沖縄県内最大の総合美術・工芸の公募展「第69回沖展」(主催・沖縄タイムス社)は18日から4月2日まで、浦添市民体育館で開催。一般応募作品の最高賞に当たる沖展賞を受賞した9人に、制作した背景や今後の抱負を聞いた。(紙面掲載日:2017年3月14日 文化面)

魂や記憶に命吹き込む

「人間をテーマに制作したい」。初出品で沖展賞受賞作は1辺が約90センチのテラコッタの立方体「輪廻」。スクラップされる廃車に感傷を抱きながらも再生される姿に人間の生まれ変わりを連想し、重さ120キロに表現した。「人は亡くなっても魂や記憶は残る。それらが溶け合い新しい命が吹き込まれるのではないか」。かわいがってくれた亡き祖父母の記憶も込めている。

「輪廻」

沖縄県立芸術大学博士課程に在籍する留学生で沖縄での生活は延べ6年。自由な窯組みで、巨大なテラコッタ作品を制作する沖縄の県芸の現場に創作意欲をかき立てられた。

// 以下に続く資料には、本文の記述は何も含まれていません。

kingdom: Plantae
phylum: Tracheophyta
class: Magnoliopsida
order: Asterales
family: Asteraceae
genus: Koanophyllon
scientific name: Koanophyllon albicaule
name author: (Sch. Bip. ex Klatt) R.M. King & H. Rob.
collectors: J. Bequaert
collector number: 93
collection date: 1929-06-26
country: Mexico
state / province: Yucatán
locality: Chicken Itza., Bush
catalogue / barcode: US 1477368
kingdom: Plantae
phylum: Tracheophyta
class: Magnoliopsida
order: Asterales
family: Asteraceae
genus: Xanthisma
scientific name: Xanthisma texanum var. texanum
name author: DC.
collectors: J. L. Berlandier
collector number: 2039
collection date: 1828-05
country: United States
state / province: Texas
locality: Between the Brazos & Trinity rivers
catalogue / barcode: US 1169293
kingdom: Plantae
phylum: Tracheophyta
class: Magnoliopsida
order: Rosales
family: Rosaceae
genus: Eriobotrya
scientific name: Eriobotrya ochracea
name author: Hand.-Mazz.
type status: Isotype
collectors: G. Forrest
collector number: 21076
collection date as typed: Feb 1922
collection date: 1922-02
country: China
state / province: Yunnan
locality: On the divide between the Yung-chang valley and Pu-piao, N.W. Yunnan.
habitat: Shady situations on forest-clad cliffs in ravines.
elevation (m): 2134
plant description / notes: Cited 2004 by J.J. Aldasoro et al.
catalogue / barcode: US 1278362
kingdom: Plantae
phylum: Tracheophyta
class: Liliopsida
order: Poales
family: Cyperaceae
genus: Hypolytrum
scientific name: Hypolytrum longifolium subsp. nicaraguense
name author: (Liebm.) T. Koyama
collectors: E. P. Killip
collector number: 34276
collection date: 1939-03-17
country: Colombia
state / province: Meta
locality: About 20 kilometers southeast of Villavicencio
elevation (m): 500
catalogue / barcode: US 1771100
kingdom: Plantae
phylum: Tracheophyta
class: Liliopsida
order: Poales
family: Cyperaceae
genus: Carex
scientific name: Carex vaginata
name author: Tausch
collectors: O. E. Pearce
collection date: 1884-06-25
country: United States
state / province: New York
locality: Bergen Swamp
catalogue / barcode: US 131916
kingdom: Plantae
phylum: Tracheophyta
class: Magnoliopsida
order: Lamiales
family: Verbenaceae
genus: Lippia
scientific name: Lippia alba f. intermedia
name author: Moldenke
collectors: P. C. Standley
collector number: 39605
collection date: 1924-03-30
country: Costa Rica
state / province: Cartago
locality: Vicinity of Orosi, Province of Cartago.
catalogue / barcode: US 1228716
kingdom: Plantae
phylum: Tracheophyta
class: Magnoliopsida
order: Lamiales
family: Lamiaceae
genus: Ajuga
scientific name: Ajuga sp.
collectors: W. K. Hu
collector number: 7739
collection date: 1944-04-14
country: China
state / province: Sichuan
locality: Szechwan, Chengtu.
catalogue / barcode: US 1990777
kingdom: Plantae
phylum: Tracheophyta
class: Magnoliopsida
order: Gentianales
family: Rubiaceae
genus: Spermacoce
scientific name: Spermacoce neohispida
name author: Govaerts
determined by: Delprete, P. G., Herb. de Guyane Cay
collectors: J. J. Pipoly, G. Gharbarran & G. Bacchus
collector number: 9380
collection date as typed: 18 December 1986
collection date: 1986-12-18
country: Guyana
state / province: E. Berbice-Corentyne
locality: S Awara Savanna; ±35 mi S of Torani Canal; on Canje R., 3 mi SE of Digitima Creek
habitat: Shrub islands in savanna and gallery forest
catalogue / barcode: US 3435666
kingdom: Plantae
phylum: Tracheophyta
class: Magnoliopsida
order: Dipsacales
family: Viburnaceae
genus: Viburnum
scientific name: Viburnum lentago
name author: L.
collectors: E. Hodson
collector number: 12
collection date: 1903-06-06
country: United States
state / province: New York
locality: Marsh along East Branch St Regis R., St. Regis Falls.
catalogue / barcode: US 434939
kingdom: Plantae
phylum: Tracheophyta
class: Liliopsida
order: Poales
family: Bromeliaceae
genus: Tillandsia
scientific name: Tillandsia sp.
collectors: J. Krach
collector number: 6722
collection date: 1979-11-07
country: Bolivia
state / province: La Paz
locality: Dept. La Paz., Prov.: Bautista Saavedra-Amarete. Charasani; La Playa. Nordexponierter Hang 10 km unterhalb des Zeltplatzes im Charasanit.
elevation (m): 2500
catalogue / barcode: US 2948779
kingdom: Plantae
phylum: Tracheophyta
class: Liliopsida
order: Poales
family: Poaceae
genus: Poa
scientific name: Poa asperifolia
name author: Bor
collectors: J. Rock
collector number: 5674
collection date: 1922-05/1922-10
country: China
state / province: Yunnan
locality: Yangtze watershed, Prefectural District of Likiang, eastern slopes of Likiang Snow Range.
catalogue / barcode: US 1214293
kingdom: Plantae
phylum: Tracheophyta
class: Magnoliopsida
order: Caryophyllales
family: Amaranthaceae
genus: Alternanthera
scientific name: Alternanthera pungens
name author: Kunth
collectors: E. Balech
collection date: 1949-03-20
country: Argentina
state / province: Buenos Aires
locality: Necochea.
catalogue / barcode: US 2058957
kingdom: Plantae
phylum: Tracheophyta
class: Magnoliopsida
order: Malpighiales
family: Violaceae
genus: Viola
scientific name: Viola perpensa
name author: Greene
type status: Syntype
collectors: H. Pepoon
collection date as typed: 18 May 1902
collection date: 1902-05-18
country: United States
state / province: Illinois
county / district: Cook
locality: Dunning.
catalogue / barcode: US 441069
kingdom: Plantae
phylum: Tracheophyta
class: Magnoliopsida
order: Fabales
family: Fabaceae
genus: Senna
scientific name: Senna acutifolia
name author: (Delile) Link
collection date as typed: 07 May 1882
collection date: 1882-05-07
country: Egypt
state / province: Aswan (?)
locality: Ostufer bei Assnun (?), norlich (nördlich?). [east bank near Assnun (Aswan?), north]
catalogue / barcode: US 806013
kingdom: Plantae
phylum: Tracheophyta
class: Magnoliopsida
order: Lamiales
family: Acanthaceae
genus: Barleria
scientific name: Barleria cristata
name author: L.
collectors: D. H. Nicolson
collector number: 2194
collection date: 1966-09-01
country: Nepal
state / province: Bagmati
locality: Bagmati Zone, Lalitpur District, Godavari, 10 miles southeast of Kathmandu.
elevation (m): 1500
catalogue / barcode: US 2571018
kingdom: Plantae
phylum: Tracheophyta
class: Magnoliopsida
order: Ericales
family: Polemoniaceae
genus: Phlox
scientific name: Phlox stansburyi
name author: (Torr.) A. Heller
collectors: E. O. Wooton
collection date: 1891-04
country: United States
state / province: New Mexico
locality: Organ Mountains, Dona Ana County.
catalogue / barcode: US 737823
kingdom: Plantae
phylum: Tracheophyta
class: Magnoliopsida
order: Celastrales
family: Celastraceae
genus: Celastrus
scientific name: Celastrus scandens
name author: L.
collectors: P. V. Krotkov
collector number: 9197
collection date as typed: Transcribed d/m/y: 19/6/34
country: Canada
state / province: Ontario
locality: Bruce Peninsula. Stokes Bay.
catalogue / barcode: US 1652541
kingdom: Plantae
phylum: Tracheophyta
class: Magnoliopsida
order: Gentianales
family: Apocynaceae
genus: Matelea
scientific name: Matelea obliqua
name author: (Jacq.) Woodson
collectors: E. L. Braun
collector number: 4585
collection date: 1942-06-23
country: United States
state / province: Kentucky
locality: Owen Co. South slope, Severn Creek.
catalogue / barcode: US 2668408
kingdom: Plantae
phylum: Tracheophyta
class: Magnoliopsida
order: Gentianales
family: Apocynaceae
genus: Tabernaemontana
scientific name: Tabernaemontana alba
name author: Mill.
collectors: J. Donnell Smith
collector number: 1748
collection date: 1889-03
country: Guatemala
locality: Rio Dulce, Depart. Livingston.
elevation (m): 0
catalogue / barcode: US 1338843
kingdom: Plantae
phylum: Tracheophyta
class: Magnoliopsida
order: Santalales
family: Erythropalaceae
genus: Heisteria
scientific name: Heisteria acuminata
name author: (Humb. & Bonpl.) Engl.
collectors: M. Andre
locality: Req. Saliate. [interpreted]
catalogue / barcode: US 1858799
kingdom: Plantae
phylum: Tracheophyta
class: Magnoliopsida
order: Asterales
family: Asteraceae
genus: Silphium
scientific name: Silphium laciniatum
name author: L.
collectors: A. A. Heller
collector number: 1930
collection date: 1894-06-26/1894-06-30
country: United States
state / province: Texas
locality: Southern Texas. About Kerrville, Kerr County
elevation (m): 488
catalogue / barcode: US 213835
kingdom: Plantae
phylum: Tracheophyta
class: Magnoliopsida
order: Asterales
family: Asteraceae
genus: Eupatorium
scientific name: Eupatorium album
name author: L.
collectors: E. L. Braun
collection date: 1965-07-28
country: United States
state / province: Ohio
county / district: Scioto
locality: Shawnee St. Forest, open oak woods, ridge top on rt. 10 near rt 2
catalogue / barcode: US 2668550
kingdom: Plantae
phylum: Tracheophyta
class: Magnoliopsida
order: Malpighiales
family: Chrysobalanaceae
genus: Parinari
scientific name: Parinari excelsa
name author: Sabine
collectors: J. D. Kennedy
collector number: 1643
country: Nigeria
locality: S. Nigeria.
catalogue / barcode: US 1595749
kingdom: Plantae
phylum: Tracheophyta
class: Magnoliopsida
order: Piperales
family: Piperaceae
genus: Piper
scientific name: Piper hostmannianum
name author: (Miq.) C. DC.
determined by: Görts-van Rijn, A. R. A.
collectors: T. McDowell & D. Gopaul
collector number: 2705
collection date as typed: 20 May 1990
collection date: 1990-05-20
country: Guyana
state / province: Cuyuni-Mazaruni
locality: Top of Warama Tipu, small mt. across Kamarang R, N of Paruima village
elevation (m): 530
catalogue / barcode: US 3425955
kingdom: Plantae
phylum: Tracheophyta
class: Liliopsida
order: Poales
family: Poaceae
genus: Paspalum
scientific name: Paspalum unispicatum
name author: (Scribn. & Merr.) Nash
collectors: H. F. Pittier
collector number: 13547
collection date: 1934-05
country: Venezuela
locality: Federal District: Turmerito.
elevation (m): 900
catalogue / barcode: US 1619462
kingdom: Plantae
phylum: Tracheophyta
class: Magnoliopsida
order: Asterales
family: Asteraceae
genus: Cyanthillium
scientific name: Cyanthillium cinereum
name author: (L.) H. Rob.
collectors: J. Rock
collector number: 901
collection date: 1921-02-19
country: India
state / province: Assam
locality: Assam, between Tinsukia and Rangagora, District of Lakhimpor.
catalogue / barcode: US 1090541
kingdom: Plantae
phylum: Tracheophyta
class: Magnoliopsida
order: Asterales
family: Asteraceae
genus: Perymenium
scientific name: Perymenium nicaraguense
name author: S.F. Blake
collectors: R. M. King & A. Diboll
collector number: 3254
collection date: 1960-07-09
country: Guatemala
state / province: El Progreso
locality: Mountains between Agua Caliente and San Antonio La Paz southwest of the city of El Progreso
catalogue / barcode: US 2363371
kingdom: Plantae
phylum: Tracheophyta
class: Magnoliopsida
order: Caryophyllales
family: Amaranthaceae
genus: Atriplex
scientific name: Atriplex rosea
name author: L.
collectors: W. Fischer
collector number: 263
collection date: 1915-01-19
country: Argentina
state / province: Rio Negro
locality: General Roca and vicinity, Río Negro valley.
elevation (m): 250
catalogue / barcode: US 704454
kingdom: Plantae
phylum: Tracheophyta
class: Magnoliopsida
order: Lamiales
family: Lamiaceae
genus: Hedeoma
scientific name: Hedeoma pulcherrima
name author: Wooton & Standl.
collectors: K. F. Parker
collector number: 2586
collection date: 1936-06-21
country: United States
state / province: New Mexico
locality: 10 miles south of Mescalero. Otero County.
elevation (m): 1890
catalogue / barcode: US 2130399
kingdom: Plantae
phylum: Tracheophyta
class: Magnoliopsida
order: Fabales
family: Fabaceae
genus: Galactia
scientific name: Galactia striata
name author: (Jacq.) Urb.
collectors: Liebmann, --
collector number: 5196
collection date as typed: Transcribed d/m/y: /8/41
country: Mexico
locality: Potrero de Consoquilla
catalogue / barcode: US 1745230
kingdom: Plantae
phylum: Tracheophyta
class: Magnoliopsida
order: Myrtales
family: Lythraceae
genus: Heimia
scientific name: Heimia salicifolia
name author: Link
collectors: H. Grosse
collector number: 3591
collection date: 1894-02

土作りから乾燥、焼成技術を学んだ。一度は教員になろうと帰国し、遼寧大の常勤講師になったが、芸大に博士課程ができ、14年に戻ってきた。
「土は命の神さまのようなもの。自然な素材が好きです」

       
趙英鍵 ちょう・えいけん さん
1983年中国黒竜江省生まれ、那覇市在住。